Material for this task Start Marker

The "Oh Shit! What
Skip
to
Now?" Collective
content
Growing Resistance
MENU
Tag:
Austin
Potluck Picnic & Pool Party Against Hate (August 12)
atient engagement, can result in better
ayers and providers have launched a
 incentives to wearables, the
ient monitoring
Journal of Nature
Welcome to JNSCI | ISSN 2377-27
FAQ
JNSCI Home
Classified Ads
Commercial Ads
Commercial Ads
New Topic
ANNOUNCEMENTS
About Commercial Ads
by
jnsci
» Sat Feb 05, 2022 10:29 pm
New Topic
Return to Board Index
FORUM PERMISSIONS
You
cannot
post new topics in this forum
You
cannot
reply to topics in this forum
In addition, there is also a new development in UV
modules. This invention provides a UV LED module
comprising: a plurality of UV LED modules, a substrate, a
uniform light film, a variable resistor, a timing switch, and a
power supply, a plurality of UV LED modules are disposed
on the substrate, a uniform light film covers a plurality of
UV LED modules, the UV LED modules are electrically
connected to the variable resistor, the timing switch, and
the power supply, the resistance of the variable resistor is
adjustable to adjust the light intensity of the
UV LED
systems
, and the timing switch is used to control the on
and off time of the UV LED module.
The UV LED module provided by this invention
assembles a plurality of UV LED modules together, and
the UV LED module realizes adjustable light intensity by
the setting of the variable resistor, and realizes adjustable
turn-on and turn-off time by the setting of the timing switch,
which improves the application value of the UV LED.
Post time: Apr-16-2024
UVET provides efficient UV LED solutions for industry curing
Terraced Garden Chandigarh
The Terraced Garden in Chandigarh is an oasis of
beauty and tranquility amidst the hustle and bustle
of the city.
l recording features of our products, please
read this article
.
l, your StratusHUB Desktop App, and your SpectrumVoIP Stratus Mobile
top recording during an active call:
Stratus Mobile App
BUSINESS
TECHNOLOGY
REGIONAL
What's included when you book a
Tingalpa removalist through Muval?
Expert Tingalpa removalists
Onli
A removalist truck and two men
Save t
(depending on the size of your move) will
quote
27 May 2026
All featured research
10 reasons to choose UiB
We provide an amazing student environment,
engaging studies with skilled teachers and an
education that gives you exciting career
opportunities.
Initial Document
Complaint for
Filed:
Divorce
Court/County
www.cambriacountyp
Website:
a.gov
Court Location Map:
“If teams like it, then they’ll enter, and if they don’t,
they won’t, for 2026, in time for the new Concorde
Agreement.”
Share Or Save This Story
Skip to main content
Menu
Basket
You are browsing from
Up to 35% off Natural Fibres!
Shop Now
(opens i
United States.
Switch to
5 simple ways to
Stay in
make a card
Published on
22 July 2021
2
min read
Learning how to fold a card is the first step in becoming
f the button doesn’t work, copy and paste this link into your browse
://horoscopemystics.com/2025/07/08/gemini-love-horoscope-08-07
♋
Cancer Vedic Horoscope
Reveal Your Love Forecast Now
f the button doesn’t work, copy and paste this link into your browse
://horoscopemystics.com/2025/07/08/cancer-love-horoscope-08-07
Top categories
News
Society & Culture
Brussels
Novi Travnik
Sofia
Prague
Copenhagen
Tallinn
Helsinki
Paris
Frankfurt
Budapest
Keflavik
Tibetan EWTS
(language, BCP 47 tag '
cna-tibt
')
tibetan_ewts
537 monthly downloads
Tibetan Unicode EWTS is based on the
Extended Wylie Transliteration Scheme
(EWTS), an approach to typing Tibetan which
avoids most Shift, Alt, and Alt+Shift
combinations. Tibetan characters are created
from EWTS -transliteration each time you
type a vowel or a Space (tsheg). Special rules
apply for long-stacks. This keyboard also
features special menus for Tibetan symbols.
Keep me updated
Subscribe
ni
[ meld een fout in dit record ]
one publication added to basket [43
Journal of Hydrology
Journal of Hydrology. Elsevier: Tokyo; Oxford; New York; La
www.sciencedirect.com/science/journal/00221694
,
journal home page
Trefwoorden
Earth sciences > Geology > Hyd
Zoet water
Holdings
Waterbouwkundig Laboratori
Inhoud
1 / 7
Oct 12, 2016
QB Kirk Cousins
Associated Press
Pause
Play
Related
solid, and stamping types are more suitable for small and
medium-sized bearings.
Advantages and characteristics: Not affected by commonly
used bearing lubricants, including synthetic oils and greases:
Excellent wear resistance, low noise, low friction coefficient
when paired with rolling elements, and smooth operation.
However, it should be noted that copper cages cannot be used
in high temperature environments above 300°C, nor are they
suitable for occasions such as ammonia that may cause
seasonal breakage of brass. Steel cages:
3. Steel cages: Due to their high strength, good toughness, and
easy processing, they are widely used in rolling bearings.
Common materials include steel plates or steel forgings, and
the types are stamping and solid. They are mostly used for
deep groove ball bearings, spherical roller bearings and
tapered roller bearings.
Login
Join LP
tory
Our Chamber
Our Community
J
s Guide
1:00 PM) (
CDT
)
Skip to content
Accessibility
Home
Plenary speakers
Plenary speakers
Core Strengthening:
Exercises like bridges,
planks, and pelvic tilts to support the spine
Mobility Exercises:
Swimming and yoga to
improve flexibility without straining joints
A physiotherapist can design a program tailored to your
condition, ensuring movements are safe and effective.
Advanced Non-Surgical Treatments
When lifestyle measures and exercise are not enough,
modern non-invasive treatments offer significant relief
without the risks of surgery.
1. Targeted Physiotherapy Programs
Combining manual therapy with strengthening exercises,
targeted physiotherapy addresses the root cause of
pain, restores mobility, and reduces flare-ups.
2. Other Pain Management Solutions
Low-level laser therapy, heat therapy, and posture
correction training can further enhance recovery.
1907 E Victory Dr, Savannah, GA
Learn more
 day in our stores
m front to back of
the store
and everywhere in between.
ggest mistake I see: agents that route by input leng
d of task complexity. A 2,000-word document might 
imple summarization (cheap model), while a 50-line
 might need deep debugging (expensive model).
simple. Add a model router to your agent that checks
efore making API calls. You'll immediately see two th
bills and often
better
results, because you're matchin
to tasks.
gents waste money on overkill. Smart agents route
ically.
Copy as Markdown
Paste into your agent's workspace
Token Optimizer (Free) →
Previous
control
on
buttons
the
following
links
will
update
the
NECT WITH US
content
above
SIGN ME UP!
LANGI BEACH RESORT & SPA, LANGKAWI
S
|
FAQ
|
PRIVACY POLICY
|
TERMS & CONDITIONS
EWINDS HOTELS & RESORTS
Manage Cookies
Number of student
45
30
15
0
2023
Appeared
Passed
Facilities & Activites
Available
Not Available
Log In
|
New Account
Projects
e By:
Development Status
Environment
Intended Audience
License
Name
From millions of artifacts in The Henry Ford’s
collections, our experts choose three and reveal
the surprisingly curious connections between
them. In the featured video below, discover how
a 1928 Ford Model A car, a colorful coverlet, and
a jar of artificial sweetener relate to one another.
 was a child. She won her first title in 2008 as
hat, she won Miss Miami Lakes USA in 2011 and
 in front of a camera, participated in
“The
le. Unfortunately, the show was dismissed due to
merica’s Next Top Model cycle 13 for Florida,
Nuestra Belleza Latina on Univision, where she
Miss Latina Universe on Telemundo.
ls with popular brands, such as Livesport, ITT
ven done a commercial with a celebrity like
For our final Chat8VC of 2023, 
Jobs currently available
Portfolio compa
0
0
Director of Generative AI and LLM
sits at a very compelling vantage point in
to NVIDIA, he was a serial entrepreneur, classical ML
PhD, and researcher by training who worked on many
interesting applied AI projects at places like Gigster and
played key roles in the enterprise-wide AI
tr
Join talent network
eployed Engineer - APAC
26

Material for this task End Marker

Copy out all of the data above again, putting "timer switch" everywhere "timing switch" appears and leaving everything else unchanged.

▸ Finished exercise:
The "Oh Shit! What
Skip
to
Now?" Collective
content
Growing Resistance
MENU
Tag:
Austin
Potluck Picnic & Pool Party Against Hate (August 12)
atient engagement, can result in better
ayers and providers have launched a
 incentives to wearables, the
ient monitoring
Journal of Nature
Welcome to JNSCI | ISSN 2377-27
FAQ
JNSCI Home
Classified Ads
Commercial Ads
Commercial Ads
New Topic
ANNOUNCEMENTS
About Commercial Ads
by
jnsci
» Sat Feb 05, 2022 10:29 pm
New Topic
Return to Board Index
FORUM PERMISSIONS
You
cannot
post new topics in this forum
You
cannot
reply to topics in this forum
In addition, there is also a new development in UV
modules. This invention provides a UV LED module
comprising: a plurality of UV LED modules, a substrate, a
uniform light film, a variable resistor, a timer switch, and a
power supply, a plurality of UV LED modules are disposed
on the substrate, a uniform light film covers a plurality of
UV LED modules, the UV LED modules are electrically
connected to the variable resistor, the timer switch, and
the power supply, the resistance of the variable resistor is
adjustable to adjust the light intensity of the
UV LED
systems
, and the timer switch is used to control the on
and off time of the UV LED module.
The UV LED module provided by this invention
assembles a plurality of UV LED modules together, and
the UV LED module realizes adjustable light intensity by
the setting of the variable resistor, and realizes adjustable
turn-on and turn-off time by the setting of the timer switch,
which improves the application value of the UV LED.
Post time: Apr-16-2024
UVET provides efficient UV LED solutions for industry curing
Terraced Garden Chandigarh
The Terraced Garden in Chandigarh is an oasis of
beauty and tranquility amidst the hustle and bustle
of the city.
l recording features of our products, please
read this article
.
l, your StratusHUB Desktop App, and your SpectrumVoIP Stratus Mobile
top recording during an active call:
Stratus Mobile App
BUSINESS
TECHNOLOGY
REGIONAL
What's included when you book a
Tingalpa removalist through Muval?
Expert Tingalpa removalists
Onli
A removalist truck and two men
Save t
(depending on the size of your move) will
quote
27 May 2026
All featured research
10 reasons to choose UiB
We provide an amazing student environment,
engaging studies with skilled teachers and an
education that gives you exciting career
opportunities.
Initial Document
Complaint for
Filed:
Divorce
Court/County
www.cambriacountyp
Website:
a.gov
Court Location Map:
“If teams like it, then they’ll enter, and if they don’t,
they won’t, for 2026, in time for the new Concorde
Agreement.”
Share Or Save This Story
Skip to main content
Menu
Basket
You are browsing from
Up to 35% off Natural Fibres!
Shop Now
(opens i
United States.
Switch to
5 simple ways to
Stay in
make a card
Published on
22 July 2021
2
min read
Learning how to fold a card is the first step in becoming
f the button doesn’t work, copy and paste this link into your browse
://horoscopemystics.com/2025/07/08/gemini-love-horoscope-08-07
♋
Cancer Vedic Horoscope
Reveal Your Love Forecast Now
f the button doesn’t work, copy and paste this link into your browse
://horoscopemystics.com/2025/07/08/cancer-love-horoscope-08-07
Top categories
News
Society & Culture
Brussels
Novi Travnik
Sofia
Prague
Copenhagen
Tallinn
Helsinki
Paris
Frankfurt
Budapest
Keflavik
Tibetan EWTS
(language, BCP 47 tag '
cna-tibt
')
tibetan_ewts
537 monthly downloads
Tibetan Unicode EWTS is based on the
Extended Wylie Transliteration Scheme
(EWTS), an approach to typing Tibetan which
avoids most Shift, Alt, and Alt+Shift
combinations. Tibetan characters are created
from EWTS -transliteration each time you
type a vowel or a Space (tsheg). Special rules
apply for long-stacks. This keyboard also
features special menus for Tibetan symbols.
Keep me updated
Subscribe
ni
[ meld een fout in dit record ]
one publication added to basket [43
Journal of Hydrology
Journal of Hydrology. Elsevier: Tokyo; Oxford; New York; La
www.sciencedirect.com/science/journal/00221694
,
journal home page
Trefwoorden
Earth sciences > Geology > Hyd
Zoet water
Holdings
Waterbouwkundig Laboratori
Inhoud
1 / 7
Oct 12, 2016
QB Kirk Cousins
Associated Press
Pause
Play
Related
solid, and stamping types are more suitable for small and
medium-sized bearings.
Advantages and characteristics: Not affected by commonly
used bearing lubricants, including synthetic oils and greases:
Excellent wear resistance, low noise, low friction coefficient
when paired with rolling elements, and smooth operation.
However, it should be noted that copper cages cannot be used
in high temperature environments above 300°C, nor are they
suitable for occasions such as ammonia that may cause
seasonal breakage of brass. Steel cages:
3. Steel cages: Due to their high strength, good toughness, and
easy processing, they are widely used in rolling bearings.
Common materials include steel plates or steel forgings, and
the types are stamping and solid. They are mostly used for
deep groove ball bearings, spherical roller bearings and
tapered roller bearings.
Login
Join LP
tory
Our Chamber
Our Community
J
s Guide
1:00 PM) (
CDT
)
Skip to content
Accessibility
Home
Plenary speakers
Plenary speakers
Core Strengthening:
Exercises like bridges,
planks, and pelvic tilts to support the spine
Mobility Exercises:
Swimming and yoga to
improve flexibility without straining joints
A physiotherapist can design a program tailored to your
condition, ensuring movements are safe and effective.
Advanced Non-Surgical Treatments
When lifestyle measures and exercise are not enough,
modern non-invasive treatments offer significant relief
without the risks of surgery.
1. Targeted Physiotherapy Programs
Combining manual therapy with strengthening exercises,
targeted physiotherapy addresses the root cause of
pain, restores mobility, and reduces flare-ups.
2. Other Pain Management Solutions
Low-level laser therapy, heat therapy, and posture
correction training can further enhance recovery.
1907 E Victory Dr, Savannah, GA
Learn more
 day in our stores
m front to back of
the store
and everywhere in between.
ggest mistake I see: agents that route by input leng
d of task complexity. A 2,000-word document might 
imple summarization (cheap model), while a 50-line
 might need deep debugging (expensive model).
simple. Add a model router to your agent that checks
efore making API calls. You'll immediately see two th
bills and often
better
results, because you're matchin
to tasks.
gents waste money on overkill. Smart agents route
ically.
Copy as Markdown
Paste into your agent's workspace
Token Optimizer (Free) →
Previous
control
on
buttons
the
following
links
will
update
the
NECT WITH US
content
above
SIGN ME UP!
LANGI BEACH RESORT & SPA, LANGKAWI
S
|
FAQ
|
PRIVACY POLICY
|
TERMS & CONDITIONS
EWINDS HOTELS & RESORTS
Manage Cookies
Number of student
45
30
15
0
2023
Appeared
Passed
Facilities & Activites
Available
Not Available
Log In
|
New Account
Projects
e By:
Development Status
Environment
Intended Audience
License
Name
From millions of artifacts in The Henry Ford’s
collections, our experts choose three and reveal
the surprisingly curious connections between
them. In the featured video below, discover how
a 1928 Ford Model A car, a colorful coverlet, and
a jar of artificial sweetener relate to one another.
 was a child. She won her first title in 2008 as
hat, she won Miss Miami Lakes USA in 2011 and
 in front of a camera, participated in
“The
le. Unfortunately, the show was dismissed due to
merica’s Next Top Model cycle 13 for Florida,
Nuestra Belleza Latina on Univision, where she
Miss Latina Universe on Telemundo.
ls with popular brands, such as Livesport, ITT
ven done a commercial with a celebrity like
For our final Chat8VC of 2023, 
Jobs currently available
Portfolio compa
0
0
Director of Generative AI and LLM
sits at a very compelling vantage point in
to NVIDIA, he was a serial entrepreneur, classical ML
PhD, and researcher by training who worked on many
interesting applied AI projects at places like Gigster and
played key roles in the enterprise-wide AI
tr
Join talent network
eployed Engineer - APAC
26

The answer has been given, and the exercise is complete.